• [Provided passage]:
§

Documentation

• 1: Overview
• 2: Quick Start
• 3: Concepts
• 4: Make Contributions

1 - Overview

What is Merbridge

Merbridge is designed to make traffic interception and forwarding more efficient for service mesh by replacing iptables with eBPF.

eBPF (extended Berkeley Packet Filter) allows users to run programs in the Linux kernel without modifying the kernel code or loading kernel modules. It is widely used in networking, security, monitoring, and other relevant fields. Compared to iptables, Merbridge shortens the data path between sidecars and services, thereby accelerating networking. Additionally, using Merbridge does not change the original architecture of Istio. The original logic remains valid, meaning that if you no longer want to use Merbridge, you can simply delete the DaemonSet and the original iptables will function again without any issues.

What Merbridge can do

Merbridge has following core features:

• Processing outbound traffic

  Merbridge uses eBPF’s connect program to modify the user_ip and user_port, in order to change the destination address of a connection and ensure that traffic can be sent to the new interface. To help Envoy identify the original destination, the application, including Envoy, will call the get_sockopt function to get ORIGINAL_DST when receiving a connection.

§

• [Data]:
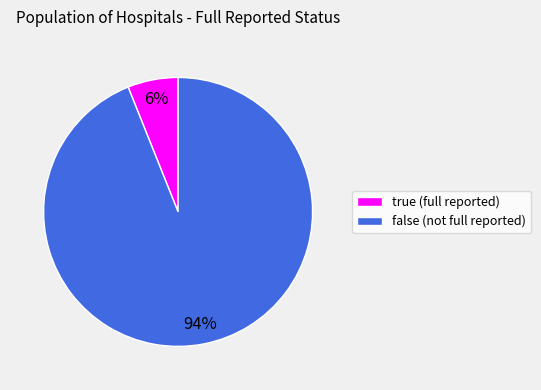

How many slices are in this pie chart?

2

§

• [Directive 1]: Please copy out the Merbridge overview from "eBPF (extended Berkeley" up to and including "without any issues.".
• [Directive 2]: Write the next part of the Merbridge overview, starting right after its final sentence.
The listing plays no part in what you're asked to do here.

• [Answer area 1]:
eBPF (extended Berkeley Packet Filter) allows users to run programs in the Linux kernel without modifying the kernel code or loading kernel modules. It is widely used in networking, security, monitoring, and other relevant fields. Compared to iptables, Merbridge shortens the data path between sidecars and services, thereby accelerating networking. Additionally, using Merbridge does not change the original architecture of Istio. The original logic remains valid, meaning that if you no longer want to use Merbridge, you can simply delete the DaemonSet and the original iptables will function again without any issues.

• [Answer area 2]:
• Processing inbound traffic

  Inbound traffic is processed similarly to outbound traffic, but it’s worth noting that eBPF cannot take effect in a specified namespace like iptables, so changes will be global. This means that if eBPF is applied to Pods that are not originally managed by Istio or to an external IP, serious problems may occur, such as not being able to establish a connection.

  To address this issue, a tiny control plane was designed and deployed as a DaemonSet. It can watch and get a list of all pods on the node, similar to kubelet. Then, Pod IPs injected into the sidecar will be written into the local_pod_ips map. For traffic with a destination address not in the map, Merbridge will not intercept it.

• Accelerating your network

  In Istio, Envoy visits the application by the current podIP and port number. Because the podIP exists in the local_pod_ips map, traffic will be redirected to the podIP on port 15006, which creates an infinite loop. A solution to this issue is to use a feedback mechanism where when Envoy tries to establish a connection, it’s redirected to port 15006. When it moves to sockops, the source IP and the destination IP are checked to see if they are the same. If they are, it means that the request is incorrect and it will be discarded in the sockops process. Meanwhile, the current ProcessID and IP will be written into the process_ip map, allowing eBPF to support the corresponding relationship between processes and IPs. When the next request is sent, it will check directly from the process_ip map if the destination is the same as the current IP. Envoy will retry when the request fails. This retry process will only occur once and subsequent connections will go very fast.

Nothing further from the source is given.